Lottie bristled. "Easy for you to say when you're the one carrying the gun."

Gabe stepped around the desk, his presence towering. "Don't think for a second I'm not carrying more than that. Every man who dies out there, every name carved into stone—it's on me. You want to trade places?"

Her breath caught, shame twisting in her stomach. She looked away, unable to answer.

"Exactly," he said, softer now, almost regretful.

Marco cleared his throat, breaking the heavy silence. "There's something else." He slid a final photo across the desk.

Lottie froze. It was the same photograph from the gate—her face—but this one was smeared with crimson across the eyes.

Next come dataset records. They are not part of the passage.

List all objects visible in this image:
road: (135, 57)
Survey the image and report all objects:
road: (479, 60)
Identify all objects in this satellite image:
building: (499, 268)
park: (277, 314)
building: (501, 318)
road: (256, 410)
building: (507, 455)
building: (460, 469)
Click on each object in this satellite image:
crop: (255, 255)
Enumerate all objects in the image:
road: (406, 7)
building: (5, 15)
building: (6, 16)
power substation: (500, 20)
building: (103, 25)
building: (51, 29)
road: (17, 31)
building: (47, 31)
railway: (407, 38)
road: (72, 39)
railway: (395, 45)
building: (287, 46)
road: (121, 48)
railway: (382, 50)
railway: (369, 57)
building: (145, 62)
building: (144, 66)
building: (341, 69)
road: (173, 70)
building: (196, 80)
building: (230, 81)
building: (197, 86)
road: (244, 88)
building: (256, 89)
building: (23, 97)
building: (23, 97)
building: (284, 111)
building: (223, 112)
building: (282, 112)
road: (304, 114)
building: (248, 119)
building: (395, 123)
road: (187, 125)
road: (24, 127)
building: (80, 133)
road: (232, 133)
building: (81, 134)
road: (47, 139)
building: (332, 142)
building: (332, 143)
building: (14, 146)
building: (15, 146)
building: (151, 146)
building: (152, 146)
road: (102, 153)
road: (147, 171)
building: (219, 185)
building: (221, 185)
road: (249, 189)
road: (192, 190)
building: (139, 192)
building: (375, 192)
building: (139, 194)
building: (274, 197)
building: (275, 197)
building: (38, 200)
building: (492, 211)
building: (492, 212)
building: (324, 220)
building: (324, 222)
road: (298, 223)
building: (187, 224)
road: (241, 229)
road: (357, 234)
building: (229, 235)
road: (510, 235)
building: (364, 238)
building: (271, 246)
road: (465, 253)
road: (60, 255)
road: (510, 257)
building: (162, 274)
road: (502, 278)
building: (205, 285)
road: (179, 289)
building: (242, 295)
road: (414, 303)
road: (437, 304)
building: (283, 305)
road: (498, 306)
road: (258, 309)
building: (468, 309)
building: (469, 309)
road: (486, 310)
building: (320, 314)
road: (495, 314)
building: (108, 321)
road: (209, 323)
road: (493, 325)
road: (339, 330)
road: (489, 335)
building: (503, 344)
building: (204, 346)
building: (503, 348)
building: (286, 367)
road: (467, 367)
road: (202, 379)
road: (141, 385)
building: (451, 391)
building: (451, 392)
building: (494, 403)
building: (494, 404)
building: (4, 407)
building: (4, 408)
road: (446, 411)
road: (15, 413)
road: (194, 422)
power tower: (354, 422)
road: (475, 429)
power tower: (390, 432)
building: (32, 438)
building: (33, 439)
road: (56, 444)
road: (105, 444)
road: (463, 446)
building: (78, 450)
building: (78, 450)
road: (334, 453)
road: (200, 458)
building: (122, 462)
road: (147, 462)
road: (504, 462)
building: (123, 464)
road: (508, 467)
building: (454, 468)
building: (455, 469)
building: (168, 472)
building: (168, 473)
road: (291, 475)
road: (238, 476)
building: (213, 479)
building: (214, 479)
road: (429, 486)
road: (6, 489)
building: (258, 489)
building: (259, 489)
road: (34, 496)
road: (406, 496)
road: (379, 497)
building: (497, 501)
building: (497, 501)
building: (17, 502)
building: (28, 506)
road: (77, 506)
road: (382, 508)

Her knees weakened. "Where—where did you find this?"

"Taped to a lamppost two blocks from here," Marco replied grimly.

The room turned cold. Lottie felt every hair rise on her arms, the certainty sinking into her bones: Vitale wasn't just watching from a distance anymore. He was breathing down their necks.

Gabe's hand curled around the edge of the desk until the wood groaned. "Enough." His voice was low, lethal. "He wants to play shadows? I'll drag him into the light."

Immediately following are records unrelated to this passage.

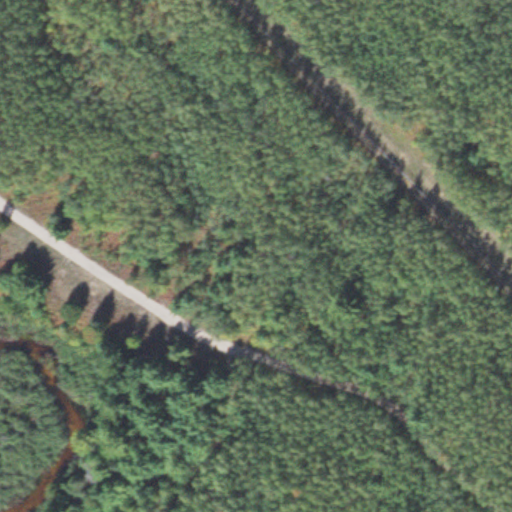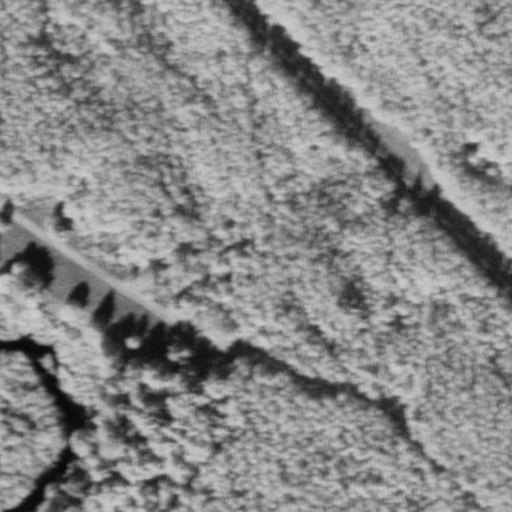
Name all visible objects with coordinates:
airport: (419, 94)
road: (253, 362)
river: (79, 420)
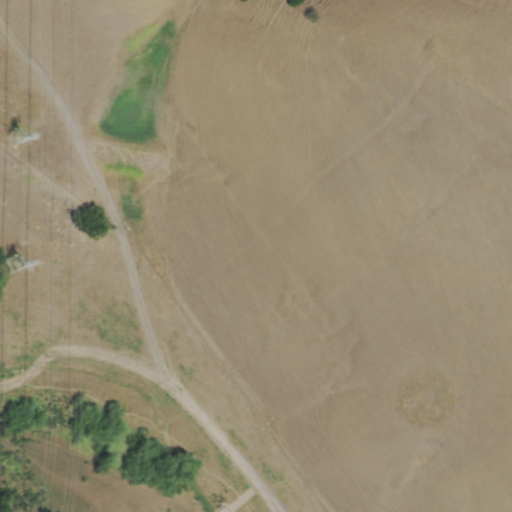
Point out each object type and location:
power tower: (13, 136)
power tower: (9, 263)
road: (155, 389)
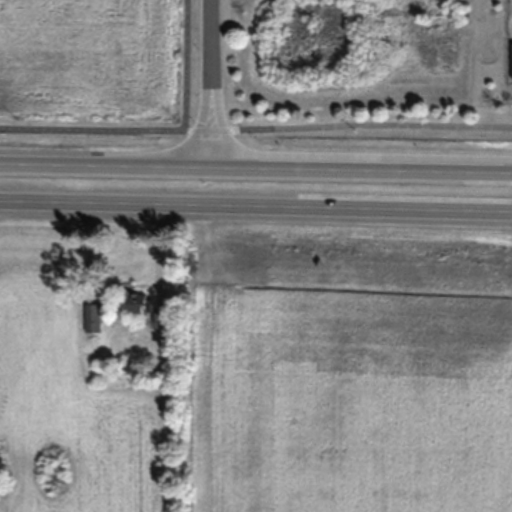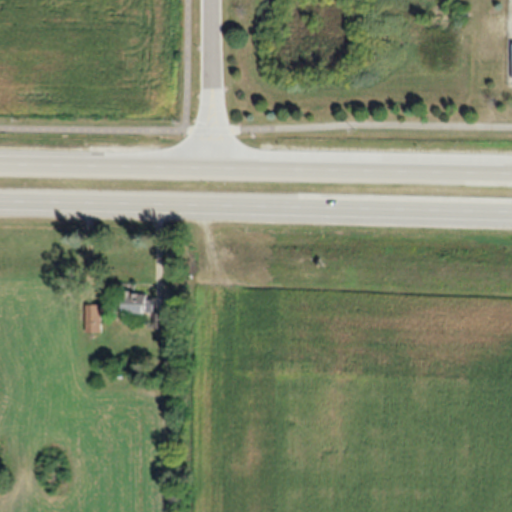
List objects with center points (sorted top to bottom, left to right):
crop: (87, 57)
road: (186, 64)
road: (207, 74)
road: (256, 128)
road: (203, 157)
road: (210, 157)
road: (255, 166)
road: (256, 205)
building: (134, 302)
building: (93, 317)
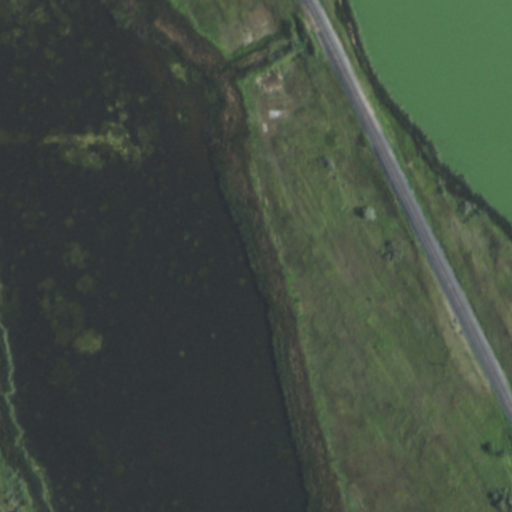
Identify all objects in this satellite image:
railway: (408, 207)
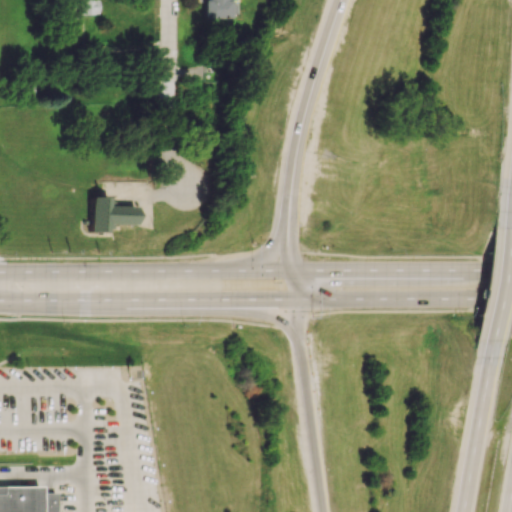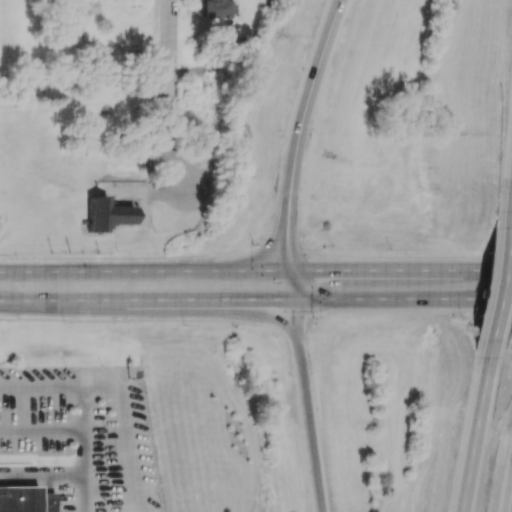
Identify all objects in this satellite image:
building: (85, 6)
building: (219, 8)
road: (168, 98)
road: (306, 105)
road: (145, 193)
building: (106, 214)
road: (511, 219)
road: (286, 233)
road: (257, 253)
road: (405, 256)
road: (108, 257)
road: (256, 271)
traffic signals: (290, 272)
road: (290, 275)
road: (501, 289)
road: (256, 300)
traffic signals: (294, 300)
road: (295, 308)
road: (410, 310)
road: (291, 318)
road: (137, 319)
road: (298, 331)
road: (117, 393)
road: (40, 427)
road: (310, 429)
road: (81, 431)
road: (476, 433)
road: (59, 475)
building: (25, 499)
road: (510, 500)
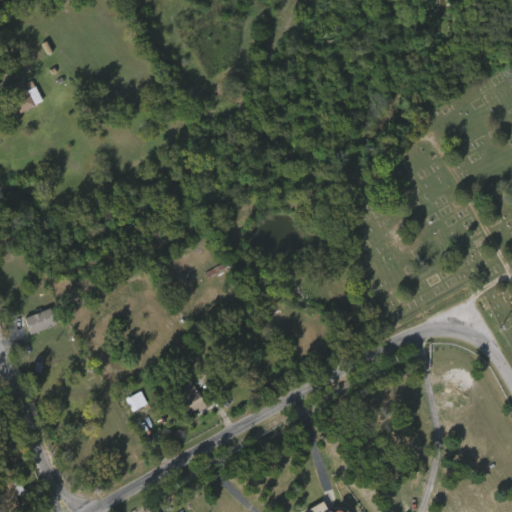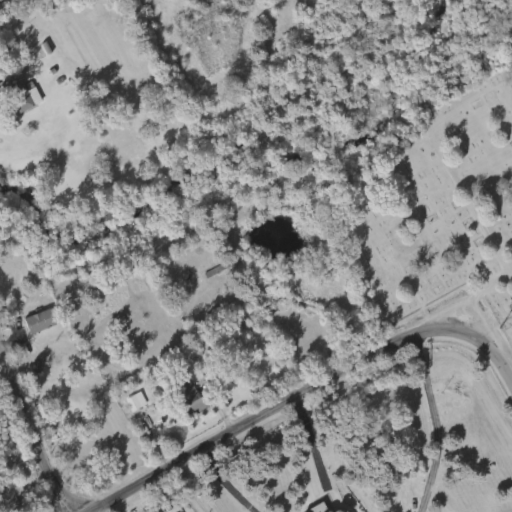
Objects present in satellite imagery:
building: (20, 94)
building: (23, 96)
building: (38, 318)
building: (39, 321)
building: (17, 337)
road: (489, 350)
building: (188, 396)
building: (188, 398)
building: (136, 399)
building: (136, 401)
road: (266, 411)
road: (428, 422)
road: (29, 434)
road: (309, 448)
building: (8, 494)
building: (7, 495)
road: (238, 495)
road: (308, 502)
building: (338, 510)
road: (85, 511)
building: (154, 511)
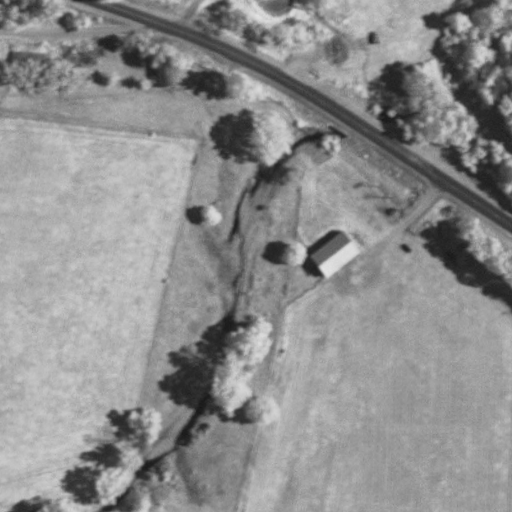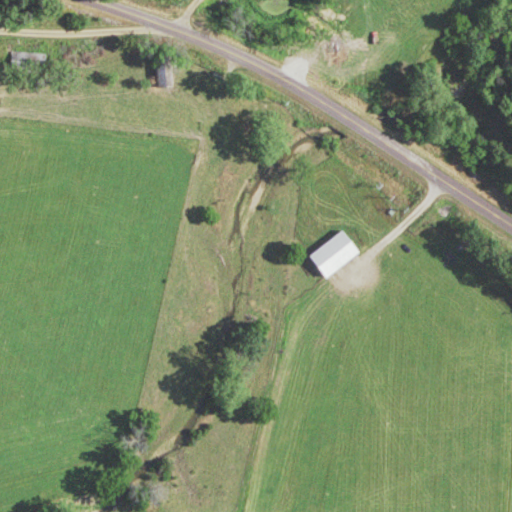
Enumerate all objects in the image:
road: (108, 34)
building: (339, 57)
building: (30, 62)
building: (170, 72)
road: (311, 96)
building: (339, 254)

Marco nodded. "What's the move?"

Gabe didn't answer immediately. He turned instead to Lottie, his gaze locking hers. "Stay inside. No gardens. No walks. Not until I clear this."

She wanted to argue, to spit fury at being caged again. But the photograph silenced her tongue. Her own mutilated image was proof enough: she wasn't just in the crosshairs. She was the crosshairs.

Sleep didn't come easily. When she finally drifted into a fitful doze, it shattered at the sound of glass breaking somewhere in the house.

Her heart leapt into her throat. She slipped from bed, bare feet silent against the rug, and crept toward the door. The corridor outside was dim, shadows twisting. Another crash echoed—a window, maybe. Shouts followed, muffled but urgent.

Her chest tightened. Were they under attack?

A hand caught her wrist. She gasped, turning—only to find Gabe, dressed in black, gun already in hand.

"Stay behind me," he whispered.

Before she could speak, he pulled her into motion, guiding her down the hall with terrifying calm. Guards rushed past them, weapons drawn. The air was thick with the metallic tang of adrenaline, every sound magnified.

They reached the stairwell just as Marco appeared, blood smeared across his temple.

"Small breach," Marco panted. "Two men inside, taken out. But they left something behind."

"What?" Gabe demanded.

Marco's jaw clenched. "A mirror. Propped against the wall in the east corridor. And written across it in red paint…" He hesitated, then added, "Her name."

Lottie's stomach dropped.

Her name. Written in blood-red letters.

The world tilted. She barely registered Gabe's arm wrapping around her shoulders, pulling her against him as the house buzzed with sirens and boots.

"Enough," he growled again, more to himself than anyone else. "Vitale wants a war in shadows? He'll get one in fire."

And in that moment, pressed against the heartbeat of the most dangerous man she had ever known, Charlotte Rossi realized something chilling.

Vitale wasn't just after Gabe's empire. He was after her soul.

And Gabe—the man who had sworn to keep her safe—might be the only one ruthless enough to fight for it.